Using info, the Documentation Tools

These are the info tools; they require that you have the TEX tools:

Texinfo1, texindex, texi2dvi
Documentation formatting tools.

makeinfo, info
Online documentation tools.

man pages
Includes documentation on all the tools and programs in this release.

FLEX: A Fast Lexical Analyzer Generator2
Generates lexical analyzers suitable for GCC and other compilers.

Using and Porting GNU CC
Contains information about requirements for putting GCC on different platforms, or for modifying GCC; includes documentation from Using GNU CC (in GNUPro Compiler Tools).

BYacc 3
Discusses the Berkeley Yacc parser generator.

Texinfo: The GNU Documentation Format
Details TEX and the printing and generating of documentation, as well as how to write manuals in the TEX style.

Configuration program
Describes the configuration program that GNUPro Toolkit uses.

GNU Coding Standards
Elaborates on the coding standards with which the GNU projects develop.

GNU gprof
Details the GNU performance analyzer (only for the Solaris systems).

You have the freedom to copy the documentation using the accompanying copyright statements, which include the necessary permissions. To get the documentation in HTML or printable form, see http://www.fsf.org/doc/doc.html and http://www.fsf.org/doc/other-free-books.html.

For more information on using info tools (requiring the TEX tools), see Using info in GNUPro Auxiliary Development Tools.

Reading info Documentation

Browse through the documentation using either Emacs or the info documentation browser program. The information is in nodes, which correspond to the sections of a printed book. Follow them in sequence, as in books, or, using the hyperlinks, find the node that has the information you need. info has hot references (if one section refers to another section, info takes you directly to that other section with the capability to return easily to reading where you had been). You can also search for particular words or phrases. After installing GNUPro Toolkit, use info by typing its name at a shell prompt; no options or arguments are necessary. Check that info is in your shell path after you install GNUPro Toolkit. If you have problems running info, contact your system administrator.

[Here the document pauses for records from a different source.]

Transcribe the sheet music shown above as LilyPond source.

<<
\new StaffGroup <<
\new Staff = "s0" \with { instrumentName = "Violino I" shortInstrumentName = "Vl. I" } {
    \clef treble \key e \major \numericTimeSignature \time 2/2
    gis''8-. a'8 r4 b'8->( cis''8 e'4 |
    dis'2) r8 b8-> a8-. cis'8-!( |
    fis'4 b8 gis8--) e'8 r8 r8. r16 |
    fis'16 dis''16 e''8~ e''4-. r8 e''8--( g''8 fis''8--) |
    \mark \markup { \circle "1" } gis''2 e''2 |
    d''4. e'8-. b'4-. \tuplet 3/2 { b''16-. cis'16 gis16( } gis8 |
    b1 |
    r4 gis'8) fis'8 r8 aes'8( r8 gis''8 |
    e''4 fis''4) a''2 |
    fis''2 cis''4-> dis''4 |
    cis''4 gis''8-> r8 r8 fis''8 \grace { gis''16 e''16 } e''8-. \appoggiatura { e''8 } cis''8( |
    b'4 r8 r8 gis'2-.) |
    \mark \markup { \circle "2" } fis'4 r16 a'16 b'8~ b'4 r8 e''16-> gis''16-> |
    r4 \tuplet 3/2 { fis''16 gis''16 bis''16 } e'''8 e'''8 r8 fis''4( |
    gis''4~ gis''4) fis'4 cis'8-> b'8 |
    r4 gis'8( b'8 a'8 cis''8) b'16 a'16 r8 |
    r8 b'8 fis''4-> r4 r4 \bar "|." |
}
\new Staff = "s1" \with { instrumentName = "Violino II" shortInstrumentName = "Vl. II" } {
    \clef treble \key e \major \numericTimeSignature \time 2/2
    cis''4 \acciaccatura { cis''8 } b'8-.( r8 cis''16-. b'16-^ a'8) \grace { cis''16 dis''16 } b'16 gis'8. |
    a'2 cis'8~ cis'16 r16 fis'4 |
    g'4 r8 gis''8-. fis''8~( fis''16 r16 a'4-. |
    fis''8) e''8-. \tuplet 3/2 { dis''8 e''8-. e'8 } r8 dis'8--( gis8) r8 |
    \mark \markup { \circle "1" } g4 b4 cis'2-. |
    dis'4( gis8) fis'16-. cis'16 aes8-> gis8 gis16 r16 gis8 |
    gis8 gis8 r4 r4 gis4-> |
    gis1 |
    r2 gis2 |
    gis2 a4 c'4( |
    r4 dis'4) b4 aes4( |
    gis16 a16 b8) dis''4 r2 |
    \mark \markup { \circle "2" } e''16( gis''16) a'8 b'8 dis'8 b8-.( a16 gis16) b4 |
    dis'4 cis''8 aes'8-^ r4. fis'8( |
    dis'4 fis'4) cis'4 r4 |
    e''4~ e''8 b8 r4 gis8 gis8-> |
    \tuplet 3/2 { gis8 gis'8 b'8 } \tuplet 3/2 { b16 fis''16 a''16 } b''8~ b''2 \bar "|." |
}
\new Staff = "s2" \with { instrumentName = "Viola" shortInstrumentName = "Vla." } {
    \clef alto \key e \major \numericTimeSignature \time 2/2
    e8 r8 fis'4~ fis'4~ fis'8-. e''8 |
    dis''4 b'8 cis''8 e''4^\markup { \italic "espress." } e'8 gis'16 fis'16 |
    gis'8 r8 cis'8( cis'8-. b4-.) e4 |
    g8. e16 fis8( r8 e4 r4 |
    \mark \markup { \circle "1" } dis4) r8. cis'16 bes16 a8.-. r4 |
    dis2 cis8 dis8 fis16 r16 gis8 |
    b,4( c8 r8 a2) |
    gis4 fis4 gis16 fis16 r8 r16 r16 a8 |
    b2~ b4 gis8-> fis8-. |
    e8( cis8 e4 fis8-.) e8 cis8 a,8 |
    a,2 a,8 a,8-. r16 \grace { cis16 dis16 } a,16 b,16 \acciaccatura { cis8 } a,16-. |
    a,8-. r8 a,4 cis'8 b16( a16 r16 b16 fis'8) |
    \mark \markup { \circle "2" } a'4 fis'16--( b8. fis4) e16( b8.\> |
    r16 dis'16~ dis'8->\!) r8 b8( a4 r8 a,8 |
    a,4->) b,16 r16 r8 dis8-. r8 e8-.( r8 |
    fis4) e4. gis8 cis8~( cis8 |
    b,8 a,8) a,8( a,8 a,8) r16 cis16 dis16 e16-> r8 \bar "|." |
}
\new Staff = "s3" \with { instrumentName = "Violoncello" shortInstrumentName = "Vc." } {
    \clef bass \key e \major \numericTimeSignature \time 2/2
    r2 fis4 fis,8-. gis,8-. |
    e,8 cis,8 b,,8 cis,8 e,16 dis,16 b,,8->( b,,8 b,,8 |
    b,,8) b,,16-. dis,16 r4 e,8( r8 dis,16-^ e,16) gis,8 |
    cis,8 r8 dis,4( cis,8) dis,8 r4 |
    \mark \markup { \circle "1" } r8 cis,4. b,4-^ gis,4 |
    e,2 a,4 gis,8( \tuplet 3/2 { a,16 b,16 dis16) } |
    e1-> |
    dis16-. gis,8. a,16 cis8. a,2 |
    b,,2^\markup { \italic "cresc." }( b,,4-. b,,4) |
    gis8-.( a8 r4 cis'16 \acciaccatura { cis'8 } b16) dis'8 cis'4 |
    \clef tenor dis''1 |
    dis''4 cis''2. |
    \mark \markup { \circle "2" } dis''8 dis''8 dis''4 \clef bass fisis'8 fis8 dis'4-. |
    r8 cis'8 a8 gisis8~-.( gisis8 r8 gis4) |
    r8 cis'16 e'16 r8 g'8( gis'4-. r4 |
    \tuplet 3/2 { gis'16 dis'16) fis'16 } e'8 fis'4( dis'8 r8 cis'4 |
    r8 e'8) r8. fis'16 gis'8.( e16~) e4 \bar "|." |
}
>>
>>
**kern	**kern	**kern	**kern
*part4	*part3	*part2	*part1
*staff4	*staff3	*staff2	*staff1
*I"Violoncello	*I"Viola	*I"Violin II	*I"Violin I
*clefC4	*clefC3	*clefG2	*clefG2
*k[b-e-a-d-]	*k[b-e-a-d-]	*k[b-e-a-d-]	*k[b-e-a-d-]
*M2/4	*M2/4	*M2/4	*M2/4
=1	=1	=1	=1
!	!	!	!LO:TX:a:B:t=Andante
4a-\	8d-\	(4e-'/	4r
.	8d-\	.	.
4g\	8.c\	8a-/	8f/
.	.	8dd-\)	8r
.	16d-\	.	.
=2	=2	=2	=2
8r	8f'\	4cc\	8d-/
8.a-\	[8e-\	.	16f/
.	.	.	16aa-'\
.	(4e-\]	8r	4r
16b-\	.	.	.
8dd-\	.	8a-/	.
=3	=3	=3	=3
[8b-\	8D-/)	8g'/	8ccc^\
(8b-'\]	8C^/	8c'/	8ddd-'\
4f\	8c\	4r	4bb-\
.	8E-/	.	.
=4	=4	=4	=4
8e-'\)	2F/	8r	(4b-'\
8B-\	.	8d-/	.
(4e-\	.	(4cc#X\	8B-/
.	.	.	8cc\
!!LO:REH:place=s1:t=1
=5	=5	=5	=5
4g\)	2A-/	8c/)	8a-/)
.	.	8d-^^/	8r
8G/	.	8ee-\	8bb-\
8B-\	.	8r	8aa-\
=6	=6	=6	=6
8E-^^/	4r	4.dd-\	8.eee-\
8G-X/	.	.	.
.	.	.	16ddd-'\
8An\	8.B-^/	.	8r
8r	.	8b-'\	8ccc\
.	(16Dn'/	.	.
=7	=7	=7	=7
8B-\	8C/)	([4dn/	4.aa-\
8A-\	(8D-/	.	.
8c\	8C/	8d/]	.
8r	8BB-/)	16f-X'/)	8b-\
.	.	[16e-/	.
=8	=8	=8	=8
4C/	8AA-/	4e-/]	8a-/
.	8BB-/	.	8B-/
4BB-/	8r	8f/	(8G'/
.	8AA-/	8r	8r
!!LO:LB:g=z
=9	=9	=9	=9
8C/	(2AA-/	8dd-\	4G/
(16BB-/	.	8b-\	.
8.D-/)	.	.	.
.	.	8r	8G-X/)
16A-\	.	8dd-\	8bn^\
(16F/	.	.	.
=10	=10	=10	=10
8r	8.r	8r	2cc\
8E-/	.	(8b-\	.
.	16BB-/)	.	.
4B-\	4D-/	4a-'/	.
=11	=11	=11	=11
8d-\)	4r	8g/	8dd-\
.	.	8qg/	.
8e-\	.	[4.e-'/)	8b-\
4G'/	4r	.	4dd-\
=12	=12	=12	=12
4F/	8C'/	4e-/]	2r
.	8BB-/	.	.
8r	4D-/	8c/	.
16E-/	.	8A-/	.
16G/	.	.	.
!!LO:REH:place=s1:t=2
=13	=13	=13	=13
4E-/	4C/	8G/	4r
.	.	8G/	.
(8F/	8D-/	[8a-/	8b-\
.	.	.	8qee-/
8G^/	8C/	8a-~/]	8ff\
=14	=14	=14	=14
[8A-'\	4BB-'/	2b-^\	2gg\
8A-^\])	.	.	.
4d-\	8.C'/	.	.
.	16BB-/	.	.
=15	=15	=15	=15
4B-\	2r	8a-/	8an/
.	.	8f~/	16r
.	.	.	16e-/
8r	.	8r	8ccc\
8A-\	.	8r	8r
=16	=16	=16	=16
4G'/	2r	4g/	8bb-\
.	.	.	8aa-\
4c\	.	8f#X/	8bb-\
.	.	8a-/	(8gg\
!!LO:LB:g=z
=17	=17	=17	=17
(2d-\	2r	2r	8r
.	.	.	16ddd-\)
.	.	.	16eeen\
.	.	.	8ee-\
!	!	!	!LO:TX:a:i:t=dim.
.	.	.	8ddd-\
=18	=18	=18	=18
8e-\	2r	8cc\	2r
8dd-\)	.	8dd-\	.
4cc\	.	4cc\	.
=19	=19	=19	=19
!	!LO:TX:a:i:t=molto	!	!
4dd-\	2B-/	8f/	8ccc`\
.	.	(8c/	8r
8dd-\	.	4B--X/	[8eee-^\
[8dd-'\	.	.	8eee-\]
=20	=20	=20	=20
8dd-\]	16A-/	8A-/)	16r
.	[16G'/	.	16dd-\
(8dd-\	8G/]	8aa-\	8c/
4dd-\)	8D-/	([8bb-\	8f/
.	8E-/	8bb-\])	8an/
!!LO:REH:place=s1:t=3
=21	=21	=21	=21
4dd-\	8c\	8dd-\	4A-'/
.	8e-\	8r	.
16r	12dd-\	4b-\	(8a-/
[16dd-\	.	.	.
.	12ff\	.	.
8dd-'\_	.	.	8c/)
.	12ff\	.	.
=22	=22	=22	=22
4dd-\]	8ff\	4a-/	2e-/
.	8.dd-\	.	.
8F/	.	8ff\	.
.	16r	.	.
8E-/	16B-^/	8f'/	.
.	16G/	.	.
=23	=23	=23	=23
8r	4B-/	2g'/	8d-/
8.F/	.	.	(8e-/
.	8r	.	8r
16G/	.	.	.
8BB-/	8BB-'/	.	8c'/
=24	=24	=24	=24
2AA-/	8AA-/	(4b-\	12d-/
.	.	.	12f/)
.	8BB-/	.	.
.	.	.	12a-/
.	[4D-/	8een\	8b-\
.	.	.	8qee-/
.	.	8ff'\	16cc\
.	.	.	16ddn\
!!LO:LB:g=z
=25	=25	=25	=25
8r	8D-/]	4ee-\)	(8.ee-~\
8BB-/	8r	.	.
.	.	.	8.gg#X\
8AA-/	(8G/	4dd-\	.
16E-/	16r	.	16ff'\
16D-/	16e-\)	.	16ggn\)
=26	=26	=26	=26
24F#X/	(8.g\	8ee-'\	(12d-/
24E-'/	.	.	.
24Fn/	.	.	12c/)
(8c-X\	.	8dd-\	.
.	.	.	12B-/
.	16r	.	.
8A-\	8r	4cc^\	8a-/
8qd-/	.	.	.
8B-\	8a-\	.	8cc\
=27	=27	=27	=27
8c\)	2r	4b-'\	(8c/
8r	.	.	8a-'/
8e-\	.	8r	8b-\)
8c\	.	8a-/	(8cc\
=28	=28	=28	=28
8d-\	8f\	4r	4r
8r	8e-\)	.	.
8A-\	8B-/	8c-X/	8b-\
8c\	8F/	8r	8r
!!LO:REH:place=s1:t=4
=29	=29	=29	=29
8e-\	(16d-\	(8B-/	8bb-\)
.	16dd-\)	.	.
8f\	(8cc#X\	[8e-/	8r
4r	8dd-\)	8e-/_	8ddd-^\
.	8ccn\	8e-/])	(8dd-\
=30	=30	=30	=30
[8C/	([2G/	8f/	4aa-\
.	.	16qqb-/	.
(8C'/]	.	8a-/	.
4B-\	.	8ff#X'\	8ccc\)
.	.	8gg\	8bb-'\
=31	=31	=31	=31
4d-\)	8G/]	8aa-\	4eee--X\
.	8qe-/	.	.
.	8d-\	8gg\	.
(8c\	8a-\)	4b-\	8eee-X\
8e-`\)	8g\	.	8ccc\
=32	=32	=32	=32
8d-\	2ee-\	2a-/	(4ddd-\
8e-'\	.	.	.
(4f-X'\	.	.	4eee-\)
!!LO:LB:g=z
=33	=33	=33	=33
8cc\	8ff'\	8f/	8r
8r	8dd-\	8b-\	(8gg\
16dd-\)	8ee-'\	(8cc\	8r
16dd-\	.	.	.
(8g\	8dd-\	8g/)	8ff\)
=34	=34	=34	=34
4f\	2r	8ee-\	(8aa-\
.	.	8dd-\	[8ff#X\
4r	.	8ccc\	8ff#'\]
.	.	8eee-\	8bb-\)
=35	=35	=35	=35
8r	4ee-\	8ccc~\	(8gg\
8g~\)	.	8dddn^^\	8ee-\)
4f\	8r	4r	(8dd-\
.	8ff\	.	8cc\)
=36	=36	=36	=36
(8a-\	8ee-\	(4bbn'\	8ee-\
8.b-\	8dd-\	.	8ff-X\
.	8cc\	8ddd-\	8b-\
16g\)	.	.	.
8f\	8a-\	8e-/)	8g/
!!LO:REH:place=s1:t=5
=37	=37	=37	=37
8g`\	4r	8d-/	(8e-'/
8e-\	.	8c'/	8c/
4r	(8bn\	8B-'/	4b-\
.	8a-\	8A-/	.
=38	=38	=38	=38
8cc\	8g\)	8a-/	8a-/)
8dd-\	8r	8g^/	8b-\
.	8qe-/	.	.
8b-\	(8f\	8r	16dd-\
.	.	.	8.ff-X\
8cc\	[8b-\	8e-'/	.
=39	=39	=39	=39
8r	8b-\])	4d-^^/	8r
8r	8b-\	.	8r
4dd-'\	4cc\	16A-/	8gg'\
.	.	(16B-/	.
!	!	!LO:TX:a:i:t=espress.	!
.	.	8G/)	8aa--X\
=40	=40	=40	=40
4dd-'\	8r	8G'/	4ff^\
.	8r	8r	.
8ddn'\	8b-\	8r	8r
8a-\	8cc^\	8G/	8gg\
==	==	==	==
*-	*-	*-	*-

To get help with using info, type h for a programmed instruction sequence, or Ctrl+h for a short summary of commands. To stop using info, type q.

See "Reading info Files" in Using info in GNUPro Auxiliary Development Tools for detailed references of the info tools.

 


1. Requires TEX, the free technical documentation formatting tool written by Donald Knuth. See Texinfo: The GNU Documentation Format (ISBN: 1-882114 67 1).

2. See Flex: The Lexical Scanner Generator (ISBN: 1-882114 21 3).

3. See Bison Manual: Using the YACC-compatible Parser Generator (ISBN: 1-882114 44 2).